— Required work —
Using the data beneath this instruction, retype only the lines from the one that contains "tissue box: none [610,236,752,299]" down to the one that contains "saucer: present [776,588,934,670]", both included, exactly as they appear.

— Material provided —
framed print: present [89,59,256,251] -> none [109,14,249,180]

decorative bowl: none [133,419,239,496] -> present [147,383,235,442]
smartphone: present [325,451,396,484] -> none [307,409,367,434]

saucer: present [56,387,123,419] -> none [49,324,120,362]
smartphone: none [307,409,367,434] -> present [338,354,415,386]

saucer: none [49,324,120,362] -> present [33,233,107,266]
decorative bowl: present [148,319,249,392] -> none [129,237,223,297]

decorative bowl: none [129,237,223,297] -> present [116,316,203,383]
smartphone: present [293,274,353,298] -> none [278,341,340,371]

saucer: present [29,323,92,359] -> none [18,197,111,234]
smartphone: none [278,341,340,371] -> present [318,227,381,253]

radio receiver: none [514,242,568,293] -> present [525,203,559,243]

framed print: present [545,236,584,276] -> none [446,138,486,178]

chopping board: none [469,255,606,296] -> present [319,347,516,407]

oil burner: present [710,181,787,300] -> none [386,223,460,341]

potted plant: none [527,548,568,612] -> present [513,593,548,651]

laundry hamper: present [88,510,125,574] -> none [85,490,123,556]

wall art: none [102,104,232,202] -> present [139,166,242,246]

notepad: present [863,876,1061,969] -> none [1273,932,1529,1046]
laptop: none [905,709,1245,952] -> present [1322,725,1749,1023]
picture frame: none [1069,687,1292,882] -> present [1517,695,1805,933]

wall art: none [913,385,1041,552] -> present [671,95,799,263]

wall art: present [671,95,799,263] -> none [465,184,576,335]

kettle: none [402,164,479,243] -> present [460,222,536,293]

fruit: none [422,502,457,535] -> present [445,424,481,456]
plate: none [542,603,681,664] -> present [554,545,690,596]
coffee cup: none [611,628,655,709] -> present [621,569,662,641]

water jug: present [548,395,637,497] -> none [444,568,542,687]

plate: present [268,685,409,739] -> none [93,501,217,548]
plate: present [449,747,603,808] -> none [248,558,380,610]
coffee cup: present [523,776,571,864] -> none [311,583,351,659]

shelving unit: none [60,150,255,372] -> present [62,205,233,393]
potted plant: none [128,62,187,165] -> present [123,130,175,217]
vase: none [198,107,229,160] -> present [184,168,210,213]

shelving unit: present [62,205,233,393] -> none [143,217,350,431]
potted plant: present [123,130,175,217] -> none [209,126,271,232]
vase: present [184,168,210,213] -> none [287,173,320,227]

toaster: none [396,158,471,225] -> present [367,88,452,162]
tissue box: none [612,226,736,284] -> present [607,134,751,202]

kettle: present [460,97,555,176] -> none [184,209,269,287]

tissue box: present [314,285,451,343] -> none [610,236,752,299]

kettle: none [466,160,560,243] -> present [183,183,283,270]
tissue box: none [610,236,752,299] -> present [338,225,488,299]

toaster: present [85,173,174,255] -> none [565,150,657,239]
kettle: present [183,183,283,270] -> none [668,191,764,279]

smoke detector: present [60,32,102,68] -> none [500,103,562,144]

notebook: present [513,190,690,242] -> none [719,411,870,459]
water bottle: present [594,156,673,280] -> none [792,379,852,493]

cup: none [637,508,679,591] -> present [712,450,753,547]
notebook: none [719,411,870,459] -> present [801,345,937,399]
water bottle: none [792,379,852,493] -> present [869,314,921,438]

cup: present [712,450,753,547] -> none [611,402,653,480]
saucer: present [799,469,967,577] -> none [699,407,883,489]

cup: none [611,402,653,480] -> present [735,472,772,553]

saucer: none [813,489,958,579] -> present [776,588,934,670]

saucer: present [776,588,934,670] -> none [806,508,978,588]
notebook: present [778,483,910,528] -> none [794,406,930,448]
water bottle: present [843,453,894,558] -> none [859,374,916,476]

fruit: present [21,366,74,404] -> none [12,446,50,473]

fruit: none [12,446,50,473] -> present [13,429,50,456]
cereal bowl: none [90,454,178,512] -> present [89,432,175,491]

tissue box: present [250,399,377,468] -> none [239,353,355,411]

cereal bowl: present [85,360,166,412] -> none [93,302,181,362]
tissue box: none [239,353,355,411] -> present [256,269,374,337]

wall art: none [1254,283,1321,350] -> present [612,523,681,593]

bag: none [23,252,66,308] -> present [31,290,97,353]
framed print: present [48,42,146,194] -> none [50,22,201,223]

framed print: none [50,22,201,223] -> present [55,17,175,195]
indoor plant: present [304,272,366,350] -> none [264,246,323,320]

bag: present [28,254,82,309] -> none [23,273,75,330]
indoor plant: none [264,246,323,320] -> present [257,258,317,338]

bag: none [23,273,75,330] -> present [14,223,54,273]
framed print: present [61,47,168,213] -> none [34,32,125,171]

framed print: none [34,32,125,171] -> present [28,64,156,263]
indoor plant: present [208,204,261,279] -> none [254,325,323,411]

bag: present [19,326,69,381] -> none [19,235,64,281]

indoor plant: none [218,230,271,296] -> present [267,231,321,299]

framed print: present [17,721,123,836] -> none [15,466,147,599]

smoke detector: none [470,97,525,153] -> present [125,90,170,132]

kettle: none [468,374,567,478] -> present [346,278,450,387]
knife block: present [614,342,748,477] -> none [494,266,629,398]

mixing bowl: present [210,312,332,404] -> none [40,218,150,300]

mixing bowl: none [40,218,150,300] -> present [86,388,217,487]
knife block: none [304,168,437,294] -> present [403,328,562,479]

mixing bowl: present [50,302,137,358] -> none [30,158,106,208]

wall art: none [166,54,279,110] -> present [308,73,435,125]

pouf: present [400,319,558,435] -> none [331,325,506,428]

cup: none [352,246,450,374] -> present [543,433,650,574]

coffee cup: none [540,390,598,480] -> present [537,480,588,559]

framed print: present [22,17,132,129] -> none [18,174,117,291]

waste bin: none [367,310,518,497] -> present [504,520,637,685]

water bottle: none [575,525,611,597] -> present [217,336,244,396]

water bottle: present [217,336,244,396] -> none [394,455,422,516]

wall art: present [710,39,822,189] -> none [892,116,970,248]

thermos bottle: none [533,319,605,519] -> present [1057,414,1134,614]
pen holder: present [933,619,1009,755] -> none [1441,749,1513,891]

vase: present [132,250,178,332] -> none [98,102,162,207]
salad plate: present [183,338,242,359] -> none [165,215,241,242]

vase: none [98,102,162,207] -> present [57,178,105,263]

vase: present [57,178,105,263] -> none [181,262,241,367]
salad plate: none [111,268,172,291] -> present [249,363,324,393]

— Output —
tissue box: none [610,236,752,299] -> present [338,225,488,299]

toaster: present [85,173,174,255] -> none [565,150,657,239]
kettle: present [183,183,283,270] -> none [668,191,764,279]

smoke detector: present [60,32,102,68] -> none [500,103,562,144]

notebook: present [513,190,690,242] -> none [719,411,870,459]
water bottle: present [594,156,673,280] -> none [792,379,852,493]

cup: none [637,508,679,591] -> present [712,450,753,547]
notebook: none [719,411,870,459] -> present [801,345,937,399]
water bottle: none [792,379,852,493] -> present [869,314,921,438]

cup: present [712,450,753,547] -> none [611,402,653,480]
saucer: present [799,469,967,577] -> none [699,407,883,489]

cup: none [611,402,653,480] -> present [735,472,772,553]

saucer: none [813,489,958,579] -> present [776,588,934,670]

saucer: present [776,588,934,670] -> none [806,508,978,588]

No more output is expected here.